Pre-draft measurables
| Height | Weight | Arm length | Hand span | 40-yard dash | 10-yard split | 20-yard split | 20-yard shuttle | Three-cone drill | Vertical jump | Broad jump |
| 6 ft 2+1⁄2 in (1.89 m) | 220 lb (100 kg) | 31+3⁄8 in (0.80 m) | 9+3⁄8 in (0.24 m) | 4.64 s | 1.55 s | 2.63 s | 4.25 s | 6.89 s | 37.5 in (0.95 m) | 10 ft 2 in (3.10 m) |
All values from NFL Combine

===Arizona Cardinals===
Tune was selected by the Arizona Cardinals in the fifth round (139th overall) of the 2023 NFL draft. Due to Joshua Dobbs being benched, Tune made his first NFL start on November 5, 2023, against the Cleveland Browns, where he threw for 58 yards and two interceptions. As a rookie, he appeared in seven games and made one start in the 2023 season.

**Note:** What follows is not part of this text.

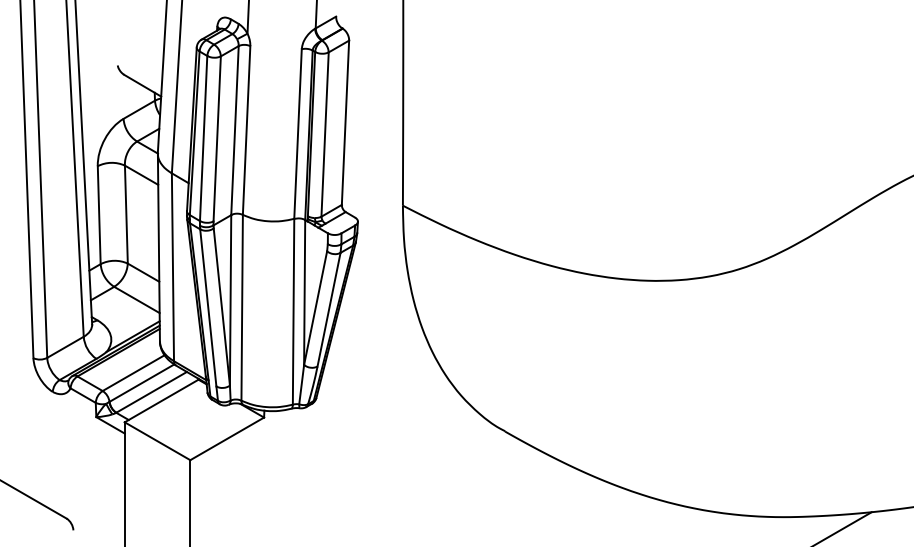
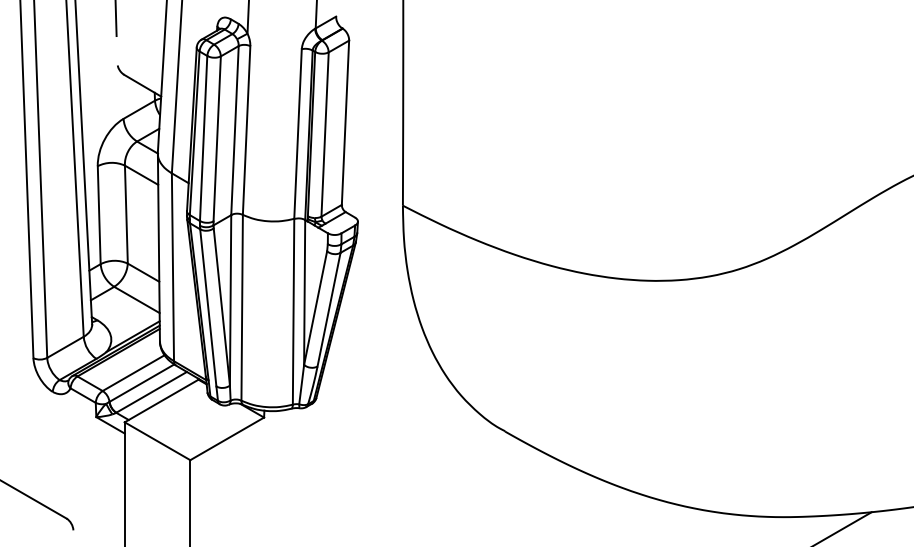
line at (115, 19): none -> present
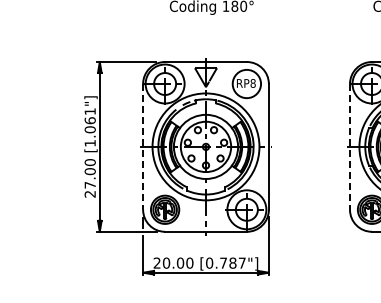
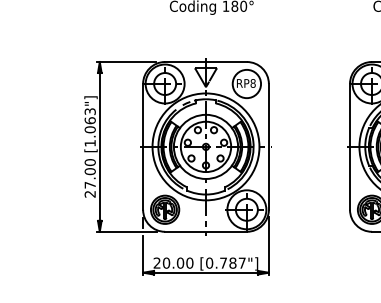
text at (89, 111): [1.061"] -> [1.063"]
line at (143, 146): dashed -> solid
line at (350, 146): dashed -> solid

Tune was waived by the Cardinals on August 25, 2025.

===Green Bay Packers===
On August 27, 2025, Tune signed with the Green Bay Packers' practice squad. On December 31, the Packers signed Tune to their active roster amid injuries to Jordan Love and Malik Willis, and he started for the team in Week 18, recording six completions for 34 yards and no touchdowns in the 16–3 loss to the Minnesota Vikings. He was waived by Green Bay on January 6, 2026.

===Columbus Aviators===
On January 12, 2026, Tune was allocated to the Columbus Aviators of the United Football League (UFL). Tune was released by the Aviators on February 9.

==NFL career statistics==

Legend
| Bold | Career high |

===Regular season===

Year: Team; Games; Passing; Rushing; Sacks; Fumbles
GP: GS; Record; Cmp; Att; Pct; Yds; Y/A; Lng; TD; Int; Rtg; Att; Yds; Avg; Lng; TD; Sck; SckY; Fum; Lost
2023: ARI; 7; 1; 0–1; 12; 21; 57.1; 62; 3.0; 14; 0; 2; 22.6; 8; 30; 3.8; 11; 1; 7; 41; 2; 1
2024: ARI; 6; 0; —; 2; 2; 100.0; 8; 4.0; 7; 0; 0; 83.3; 7; −4; −0.6; 2; 0; 0; 0; 1; 1
2025: GB; 2; 1; 0–1; 7; 15; 46.7; 42; 2.8; 8; 0; 1; 25.7; 5; 23; 4.6; 16; 0; 5; 44; 1; 0
Career: 15; 2; 0–2; 21; 38; 55.3; 112; 2.9; 14; 0; 3; 27.7; 20; 49; 2.5; 16; 1; 12; 85; 4; 2
Source: pro-football-reference.com

===College===

Season: Team; Games; Passing; Rushing
GP: GS; Record; Cmp; Att; Pct; Yds; Avg; TD; Int; Rtg; Att; Yds; Avg; TD
2018: Houston; 5; 2; 0–2; 59; 117; 50.4; 795; 6.8; 8; 2; 126.6; 41; 53; 1.3; 1
2019: Houston; 7; 7; 2–5; 106; 179; 59.2; 1,533; 8.6; 11; 9; 141.4; 66; 244; 3.7; 2
2020: Houston; 8; 8; 3–5; 170; 285; 59.6; 2,048; 7.2; 15; 10; 130.4; 72; 253; 3.5; 5
2021: Houston; 14; 14; 12–2; 287; 421; 68.2; 3,546; 8.4; 30; 10; 158.0; 105; 154; 1.5; 2
2022: Houston; 13; 13; 8–5; 335; 497; 67.4; 4,069; 8.2; 40; 10; 158.7; 128; 544; 4.3; 5
Career: 47; 44; 25–19; 957; 1,498; 63.9; 11,989; 8.0; 104; 41; 148.5; 412; 1,248; 3.0; 15
Source: sports-reference.com

==Personal life==
Tune's great-great uncle was Jim Lawrence.